On Friday, May 30, the 9th Conference of the Parties to the CBD adopted two groundbreaking marine decisions that will provide important tools for conserving marine biodiversity in areas beyond national jurisdiction, otherwise known as the high seas.
The first deals with marine protected areas and the second with climate change in relation to the world’s oceans.
For the first time, Parties adopted scientific criteria for identifying areas in need of protection in open ocean waters and deep sea habitats in their decision on Marine and Coastal Biodiversity. They also adopted scientific guidance for designing representative networks of marine protected areas.
These criteria are an important mechanism for promoting international cooperation to protect important areas in the high seas. The criteria and guidance were developed at a CBD expert workshop and are based on a rigorous consolidation of over 20 existing sets of criteria applied nationally, regionally and globally, including those developed by IUCN.

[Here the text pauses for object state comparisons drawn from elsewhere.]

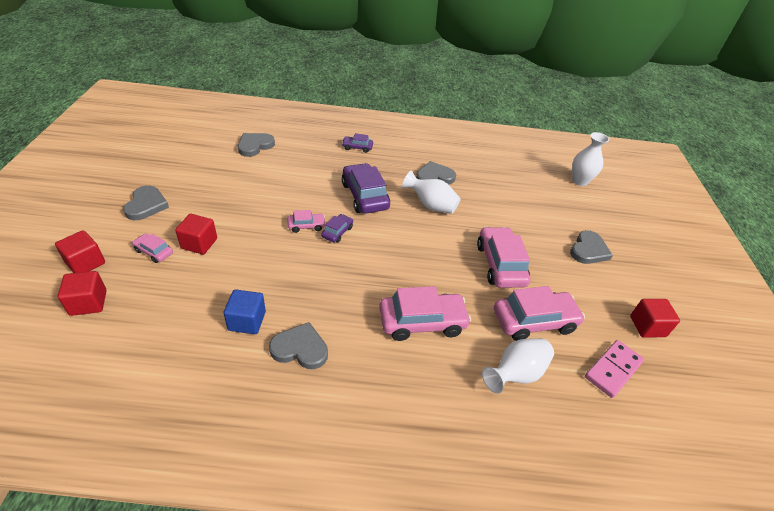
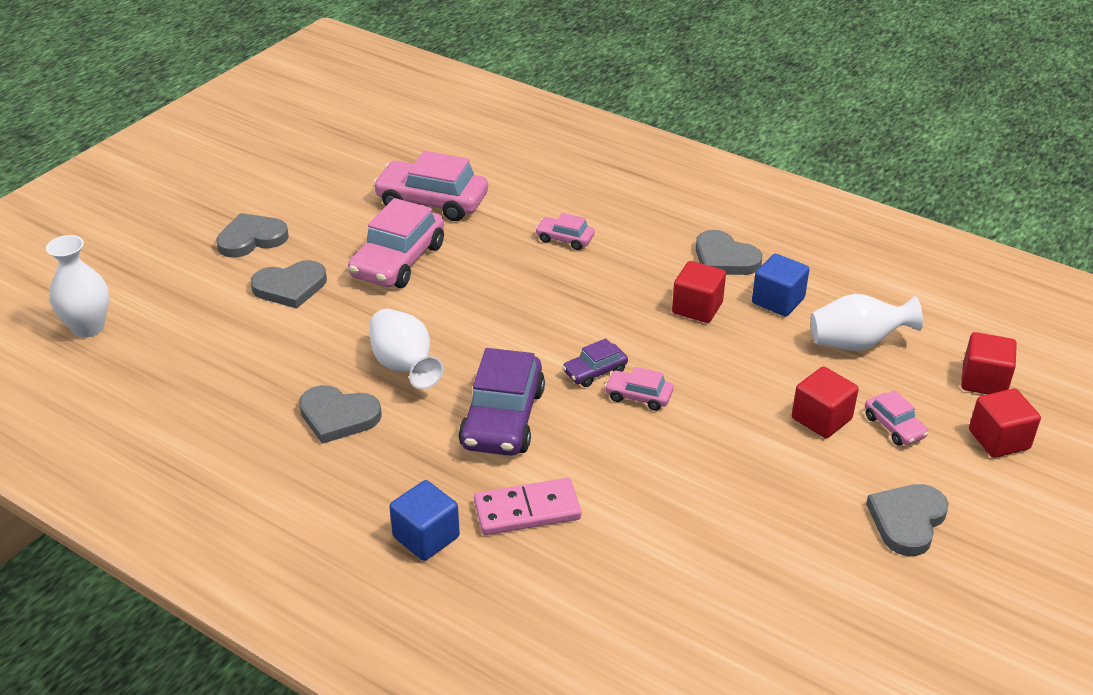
camera: 145 degrees left, 5 degrees down
(255, 146) = (653, 616): grey heart -> grey heart (290, 287)
(357, 147) = (426, 537): purple car -> blue cube
(422, 322) = (565, 239): pink car -> pink car, size x0.50
(515, 374) = (507, 175): white vase -> white vase (856, 343)
(612, 369) = (402, 149): pink domino -> pink domino (527, 510)
(647, 326) = (309, 161): red cube -> red cube (697, 308)

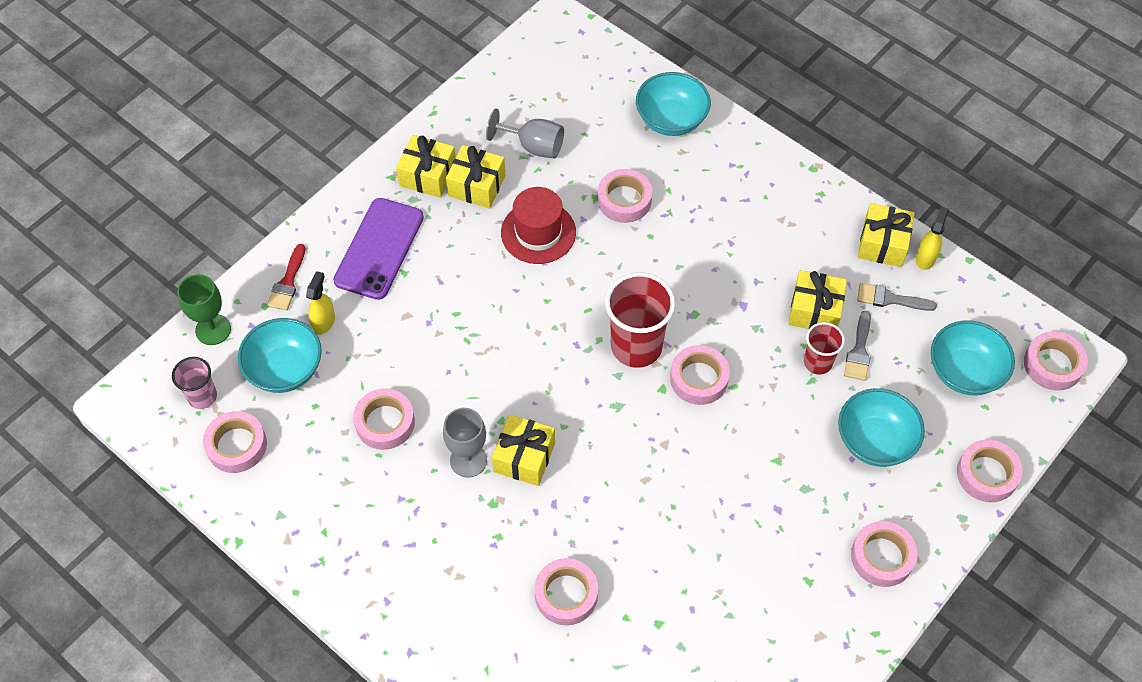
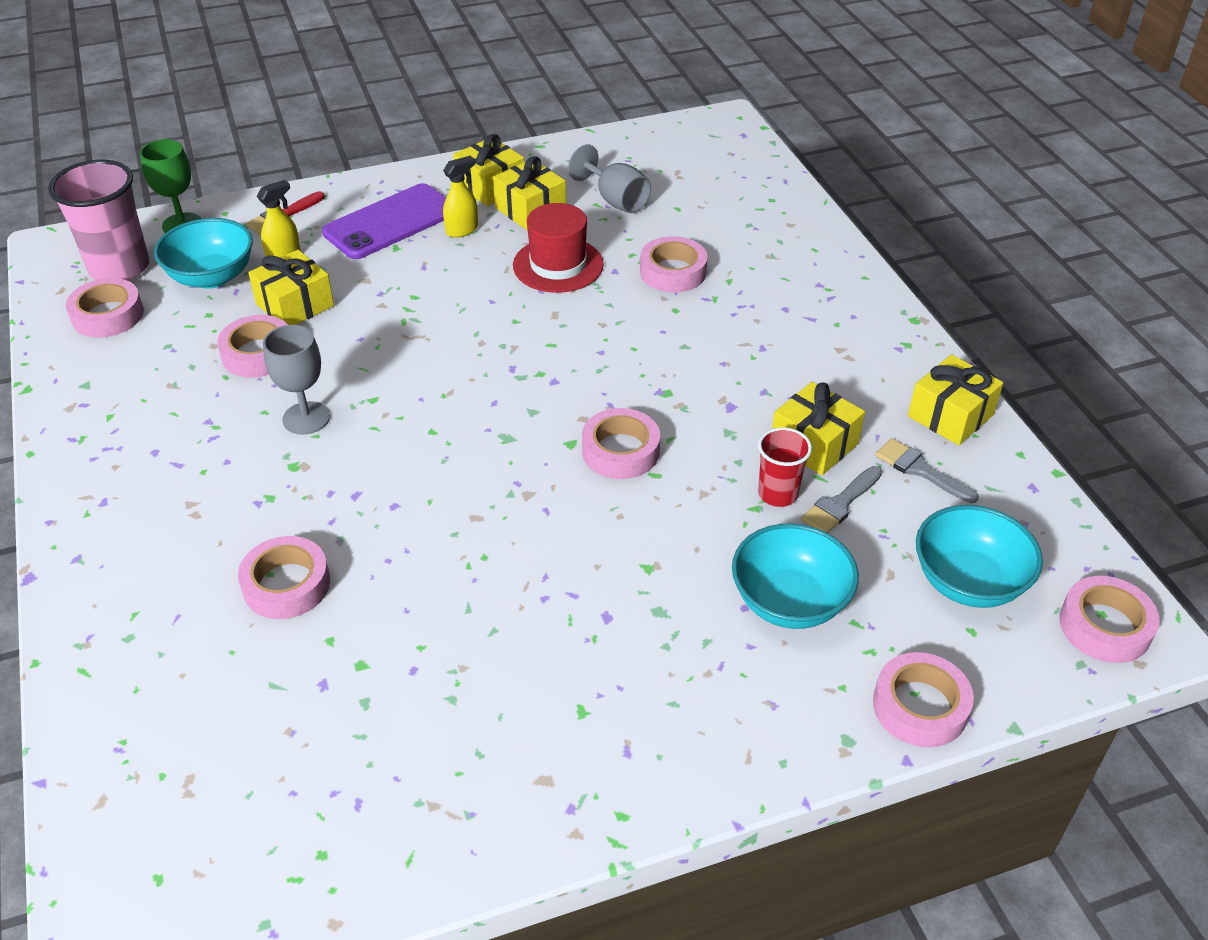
camera: 30 degrees right, 15 degrees down
(202, 397) = (119, 268): pink cup -> pink cup, size x1.79
(524, 457) = (365, 440): yellow gift -> yellow gift (295, 305)
(636, 346) = (575, 395): red cup -> none
(671, 120) = (781, 227): turquoise bowl -> none
(882, 557) = (700, 731): pink tape -> none
(925, 258) = (998, 449): yellow spray bottle -> yellow spray bottle (462, 230)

The decision also urged Parties and invited other governments and relevant organizations to apply the scientific criteria and guidance to implement conservation measures, such as networks of marine protected areas in the high seas.
An expert workshop is to review and consolidate progress on the identification of marine areas beyond national jurisdiction that meet the scientific criteria.
“The results will contribute directly to progress at the sectoral and regional levels as well as at the United Nations General Assembly, where governments are discussing next steps for the management and governance of areas beyond national jurisdiction,” says Kristina Gjerde, IUCN’s High Seas Policy Advisor.
The move to clamp down on unregulated activities in the world’s oceans also made progress. Parties decided to set up an expert workshop to develop guidance for carrying out environmental impact assessments before such activities are allowed.
“Activities such as ocean fertilization – where nutrients like iron or nitrogen are added to the ocean in the hope that the resulting phytoplankton bloom will provide long-term storage of carbon dioxide – have been able to take place with no scrutiny whatsoever,” says Imène Meliane, IUCN’s Marine Policy Coordinator. “Developing these guidelines will help ensure such unregulated activities can’t just happen with nobody checking how they affect the marine environment.”
Parties also adopted a “de facto” moratorium on ocean fertilization, with the exception of small-scale scientific activities. This decision came after scientists reviewing the evidence on ocean fertilization concluded that “based on scientific projections, there is the potential for significant risks of harm to the marine environment” even if direct scientific evidence on the environmental impact was still lacking.
The scientists were meeting under the auspices of the London Convention on the Prevention of Marine Pollution by Dumping of Wastes and Other Matters and its 1996 Protocol, the treaties regulating the dumping of wastes and other matter at sea. They met from 19-23 May in Guayaquil, Ecuador.